Enzyme’s Potential Role in Immunity and Disease Studied

By Dirk Hoffman

“CryoEM Structure of the SLFN14 Endoribonuclease Reveals Insight Into RNA Binding and Cleavage,” was published online July 1 in the journal Nature Communications.

The study began while Pillon was an assistant professor at Baylor College of Medicine in Texas and continues in her UB lab. Pillon joined the Jacobs School in 2024.

Through biochemistry and advanced imaging, the research uncovered the molecular principles underlying SLFN14’s RNA processing activity, Pillon says.

“Gene dysregulation is a hallmark and major culprit of disease. A central determinant of gene expression is RNA abundance, which is fundamentally the balance of RNA synthesis and RNA decay,” she says.

“While groundbreaking research has focused on dysregulated mRNA synthesis, comparatively little is known about how RNA processing and decay pathways contribute to gene regulation and disease.”

“Ribonucleases are the centerpiece to many RNA processing and decay pathways,” Pillon adds. “For this reason, my research program focuses on understudied ribonucleases, like SLFN14, to understand their vital role in defining eukaryotic gene expression and cell fate.”

During a viral infection, SLFN14 is activated to repress gene expression and limit viral replication.

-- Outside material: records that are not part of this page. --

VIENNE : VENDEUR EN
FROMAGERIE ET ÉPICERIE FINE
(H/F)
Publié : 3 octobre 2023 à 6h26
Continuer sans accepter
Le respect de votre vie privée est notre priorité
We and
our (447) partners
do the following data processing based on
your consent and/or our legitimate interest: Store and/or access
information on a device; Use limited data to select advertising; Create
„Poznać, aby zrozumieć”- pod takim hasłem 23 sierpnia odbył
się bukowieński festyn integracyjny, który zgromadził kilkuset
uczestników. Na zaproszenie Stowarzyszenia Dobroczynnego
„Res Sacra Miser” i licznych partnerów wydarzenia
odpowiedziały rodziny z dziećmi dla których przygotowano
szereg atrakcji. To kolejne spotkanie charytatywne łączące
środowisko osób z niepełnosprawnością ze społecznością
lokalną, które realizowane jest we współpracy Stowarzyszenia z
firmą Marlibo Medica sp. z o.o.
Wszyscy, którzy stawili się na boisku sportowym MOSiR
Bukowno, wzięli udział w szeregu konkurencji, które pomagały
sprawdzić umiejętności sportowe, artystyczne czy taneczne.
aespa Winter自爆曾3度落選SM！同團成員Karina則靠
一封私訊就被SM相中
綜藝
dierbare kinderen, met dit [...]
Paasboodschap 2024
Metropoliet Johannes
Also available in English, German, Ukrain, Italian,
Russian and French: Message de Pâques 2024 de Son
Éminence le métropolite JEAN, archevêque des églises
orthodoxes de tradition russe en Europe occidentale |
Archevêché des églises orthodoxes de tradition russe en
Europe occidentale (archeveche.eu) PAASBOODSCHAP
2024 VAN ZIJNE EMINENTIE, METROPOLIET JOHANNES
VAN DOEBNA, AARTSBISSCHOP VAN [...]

However, exactly how this happens is still an active area of research.

“For platelet function, SLFN14 is important for megakaryocyte differentiation and maturation,” Pillon says. “Patients with mutations to the SLFN14 gene can have decreased megakaryocyte maturation and proplatelet formation.”

SLFN14 dysregulation is linked to human diseases, including ribosomopathies and inherited thrombocytopenia, a bleeding disorder that is often characteristic of low platelet count and low platelet activation.

Patients with SLFN14-related inherited thrombocytopenia often show excessive bleeding, according to Pillon.

The researchers used powerful electron microscopes to take detailed pictures of the human SLFN14 enzyme to understand how it captures specific RNA molecules to control gene expression.

“These findings shed light on how the SLFN14 enzyme may target RNA to repress protein translation,” Pillon says.

“This work contributes to our growing understanding of how SLFN14 regulates gene expression to restrict viral replication,” she adds. “For patients with SLFN14-related inherited thrombocytopenia, these insights could pave the way for a potential therapeutic strategy to restore proper platelet production.”

Hannah Schneiderman, a research technician in the Department of Structural Biology in the Jacobs School, is a co-author on the paper.

Co-first authors, Justin Van Riper and Arleth O. Martinez-Claros, along with other co-authors, are from Baylor College of Medicine.